Hardship Withdrawals Liberalized


Generally, it is never a good idea to take distributions from a 410(k)-type
plan except for their intended use. These plans were authorized by
Congress to provide tax-deferred savings that are intended to provide
support for the plan participant when disabled or during post-age 59-½ retirement. Although all distributions are taxable, those taken before
reaching the age of 59-½ are subject to an additional 10% “early distri-
bution” penalty on the taxpayer’s federal return and may also be penalized
on the state return. Thus, the combination of federal tax, state tax (if
applicable) and the early withdrawal penalty can make it very expensive
to tap these funds prior to retirement, and taxpayers should first look for
other alternatives.

Hardship Withdrawals - However, if the particular plan permits,
taxpayers are allowed to take a “hardship” distribution from the plan.
Generally a “hardship” distribution is described as cash withdrawal to
satisfy an immediate and heavy financial need of the employee (plan participant) and is necessary to satisfy the financial need. Tax regu-
lations specify the following as distributions on account of an immediate
and heavy financial need:

Note: Under changes mandated by the 2006 Pension Protection Act, the “hardship” definition has been liberalized to include certain expenses of a primary beneficiary under the plan. Those changes are reflected below.

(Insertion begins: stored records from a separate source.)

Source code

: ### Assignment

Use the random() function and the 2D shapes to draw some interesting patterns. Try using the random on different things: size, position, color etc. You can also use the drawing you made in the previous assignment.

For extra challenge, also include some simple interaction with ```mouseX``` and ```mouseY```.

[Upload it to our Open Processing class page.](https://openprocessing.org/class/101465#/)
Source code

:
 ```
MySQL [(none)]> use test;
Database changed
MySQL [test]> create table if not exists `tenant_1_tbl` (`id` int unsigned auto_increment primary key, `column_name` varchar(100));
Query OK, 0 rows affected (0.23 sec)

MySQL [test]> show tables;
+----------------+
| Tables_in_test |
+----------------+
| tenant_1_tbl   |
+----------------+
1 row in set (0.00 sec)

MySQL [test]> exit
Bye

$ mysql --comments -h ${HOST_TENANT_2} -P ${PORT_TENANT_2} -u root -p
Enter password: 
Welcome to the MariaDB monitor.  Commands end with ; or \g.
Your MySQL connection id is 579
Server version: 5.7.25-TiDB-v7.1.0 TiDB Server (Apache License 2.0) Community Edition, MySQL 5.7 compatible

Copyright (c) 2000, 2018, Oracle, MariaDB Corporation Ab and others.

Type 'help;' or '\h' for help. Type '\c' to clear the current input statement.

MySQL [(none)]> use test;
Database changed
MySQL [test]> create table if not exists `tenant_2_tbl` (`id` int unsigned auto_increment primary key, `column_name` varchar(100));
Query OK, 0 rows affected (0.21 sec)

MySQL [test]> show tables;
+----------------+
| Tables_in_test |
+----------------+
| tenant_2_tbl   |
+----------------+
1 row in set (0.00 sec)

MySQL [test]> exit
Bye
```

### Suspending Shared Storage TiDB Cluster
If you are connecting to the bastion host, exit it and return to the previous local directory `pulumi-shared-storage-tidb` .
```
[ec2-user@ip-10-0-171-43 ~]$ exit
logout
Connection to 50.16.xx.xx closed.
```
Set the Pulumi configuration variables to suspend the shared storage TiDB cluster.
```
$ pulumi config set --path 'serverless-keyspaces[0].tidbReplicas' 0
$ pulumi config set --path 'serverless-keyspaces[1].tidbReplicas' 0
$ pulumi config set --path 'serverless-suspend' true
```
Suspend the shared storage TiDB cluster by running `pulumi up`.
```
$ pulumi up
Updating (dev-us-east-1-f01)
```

(1) Expenses for medical care that would ordinarily be deductible which includes expenses for the care of a spouse, dependent or primary
beneficiary under the plan
;

(2) Costs directly related to the purchase of a principal residence for the employee (excluding mortgage payments);

(3) Payment of tuition, related educational fees, and room and board expenses, for up to the next 12 months of post-secondary education for
the employee, or the employee's spouse, children, dependents, or primary beneficiary under the plan;

(4) Payments necessary to prevent the eviction of the employee from the employee's principal residence, or foreclosure on the mortgage on that residence;

(5) Payments for burial or funeral expenses for the employee's deceased parent, spouse, children, dependents or primary beneficiary under the plan;
or

(6) Expenses for the repair of damage to the employee's principal residence that would qualify for the casualty deduction.

Caution: Even though hardship withdrawals are allowed, they are still
taxable distributions and are subject to the early withdrawal penalty
unless they meet certain exceptions.